Best of luck, I hope ours is as quick from Moscow. Let us all know! It's such a scary time...


----------



## bluetail14 (Jan 21, 2014)

yea, a visa was granted.

In retrospect, i cannot say my application was perfect - realised that whilst re-reading the comments here on the forum after handing mine in. they could have asked us for additional documents (which lengthens the process by about 2 weeks according to some people). 

- my husbands work documents including his employment letter were all copies stamped and signed by the HR department. i was telling him off for that (the letter must be an original!) but he said thats what they'd given him even that he'd asked for originals. the only original in there was a hand-written note on a headed paper from a certain member of HR staff saying if any enquiries regarding my husband employment details please contact her. perhaps the ECO let us off on this one because my husbands employer is a big UK university so they thought these documents could not be fraudulent...

- i forgot to date and sign the photos, they were in a plain A4 file. as i see it now, they should have been stapled to an A4 sheet, dated and signed.

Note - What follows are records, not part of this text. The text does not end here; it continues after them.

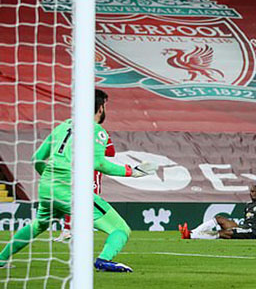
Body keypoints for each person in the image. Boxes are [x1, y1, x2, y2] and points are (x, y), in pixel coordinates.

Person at [0, 89, 157, 272]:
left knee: (38, 225)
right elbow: (99, 163)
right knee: (120, 229)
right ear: (100, 108)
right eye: (104, 106)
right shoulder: (96, 130)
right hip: (71, 189)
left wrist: (51, 179)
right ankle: (103, 261)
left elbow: (36, 159)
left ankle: (1, 258)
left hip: (47, 187)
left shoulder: (61, 127)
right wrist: (133, 171)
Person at [55, 134, 115, 242]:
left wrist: (93, 150)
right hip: (76, 168)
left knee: (91, 199)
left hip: (93, 168)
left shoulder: (102, 134)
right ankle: (67, 230)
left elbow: (111, 152)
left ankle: (87, 229)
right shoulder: (78, 131)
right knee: (71, 198)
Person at [178, 185, 256, 240]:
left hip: (251, 232)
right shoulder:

I signed the copies but the visa centre guy taking my documents did not take my copies.

- there wasnt the relationship evidence for the 1st month of our relationship. we were not talking on facebook then, and i found it hard to print off my O2 bill... could have asked my husband to print off his Orange bill instead, but it did not occur to me then.


We were trying to expedite my application by writing to the British Embassy in Moscow and my husband's contacting his MP... In response, he received a letter by post telling that the decision on my visa could be expected at the end of July. However, I received the email its ready this Monday, two weeks earlier!!!
This makes me think the various people out there dealing with your application questions who do not communicate with each other - it is all down to the ECO (visa officer) reviewing your application. 

Please note that the tracking system on the TelePerformance website still does not work. mine still says 'your application is to be assessed by a visa officer'. So if you want to know if you can collect your documents from TP after you've received an email from the British embassy, email [email protected]. They replied to me the next day.


----------



## Hertsfem (Jun 19, 2013)

Congrats Bluetail..

Any news on the passport?


----------



## TruleighZak (May 29, 2014)

TODAY THE EMAIL HAS ARRIVED

It has taken exactly 7 weeks for our Fiance Settlement VISA application to be processed - far quicker than I thought it would. I don't envisage many problems but one never knows.

It's going to be a long weekend waiting for Monday's collection. I hope this gives everyone hope that theirs will be processed soon too.


----------



## vahidr (Jul 1, 2014)

Hi everyone,

Congrats Bluetail.

My wife collected her passport today and she got the visa.. WWOOOOHHHOOO 

The process took exactly 6 weeks. We didn't receive any email nor was there any update on the "application progress" page of the TP site (it still shows 3 green circles followed by 7 or 8 red ones). We only found out by checking the long list of numbers on the relevant section of the site.

Good luck everyone.

Cheers!


----------



## KCambs (Mar 11, 2014)

vahidr said:


> Hi everyone,
> 
> Congrats Bluetail.
> 
> ...


Nice one mate, sounds like you applied a week or two before me so maybe I should get my wife to start packing her bags? :fingerscrossed:


----------